King, the company behind the arcade-style puzzle game, is working on developing the next big thing, aware that interest in Candy Crush could eventually fizzle.
"I think that all games have a natural lifespan," King developer and "games guru" Tommy Palm told CNNMoney.
"As a company, we've always been about making many games and continuing to innovate and try new concepts. At the same time as continuing with Candy Crush, we are also coming up with new great games."
King, which offers 150 games in 14 languages, is preparing for a stock market listing in New York, a source familiar with the deal said last month. It will need to keep producing a healthy pipeline of new games if it's to justify the reported valuation of $5 billion.
Palm said he could not comment on a possible IPO.
King's success so far has hinged on its ability to get people to play games for free, and then convince them to pay for additional in-game perks once they're hooked.
According to analysts, the game has been wildly successful in the tricky "freemium" category.

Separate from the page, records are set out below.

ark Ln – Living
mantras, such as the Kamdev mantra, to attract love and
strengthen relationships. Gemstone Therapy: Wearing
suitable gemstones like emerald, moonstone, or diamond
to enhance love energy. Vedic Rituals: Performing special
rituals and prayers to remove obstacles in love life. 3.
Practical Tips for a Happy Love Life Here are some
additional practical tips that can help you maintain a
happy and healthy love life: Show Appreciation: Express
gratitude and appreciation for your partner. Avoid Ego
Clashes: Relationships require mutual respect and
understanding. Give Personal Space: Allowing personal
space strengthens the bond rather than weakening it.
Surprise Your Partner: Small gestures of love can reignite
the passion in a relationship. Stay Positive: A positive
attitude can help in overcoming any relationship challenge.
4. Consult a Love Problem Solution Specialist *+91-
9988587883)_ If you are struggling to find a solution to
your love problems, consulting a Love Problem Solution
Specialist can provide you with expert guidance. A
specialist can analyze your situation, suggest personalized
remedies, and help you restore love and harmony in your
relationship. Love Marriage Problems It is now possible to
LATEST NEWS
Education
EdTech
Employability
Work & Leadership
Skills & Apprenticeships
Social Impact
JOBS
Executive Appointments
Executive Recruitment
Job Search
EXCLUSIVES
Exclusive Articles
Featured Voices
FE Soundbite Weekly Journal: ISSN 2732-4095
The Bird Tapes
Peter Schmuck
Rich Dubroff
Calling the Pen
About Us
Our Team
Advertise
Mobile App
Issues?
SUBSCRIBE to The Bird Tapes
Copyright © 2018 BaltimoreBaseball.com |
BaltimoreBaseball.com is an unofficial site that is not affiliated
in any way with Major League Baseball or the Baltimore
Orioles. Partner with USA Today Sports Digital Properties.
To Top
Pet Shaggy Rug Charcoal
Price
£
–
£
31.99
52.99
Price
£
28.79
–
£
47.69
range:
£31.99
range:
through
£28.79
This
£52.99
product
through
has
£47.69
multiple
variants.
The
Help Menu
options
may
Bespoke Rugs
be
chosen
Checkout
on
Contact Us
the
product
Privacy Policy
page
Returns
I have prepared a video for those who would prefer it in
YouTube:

Consultant Think Gaming estimates Candy Crush makes over $875,000 per day from American users on Apple's (Fortune 500) iOS platform, with the average user paying roughly $5 in total for in-game perks. ,
King's second most popular game, Pet Rescue Saga, currently ranks fourth in terms of daily revenue generation compared to other games on the iOS platform, according to Think Gaming. Palm said it was becoming steadily more popular.
To mark the one-year anniversary since Candy Crush launched on cellphones and tablets, King will be rolling out a number of "special treats" for players in the weeks to come, he said.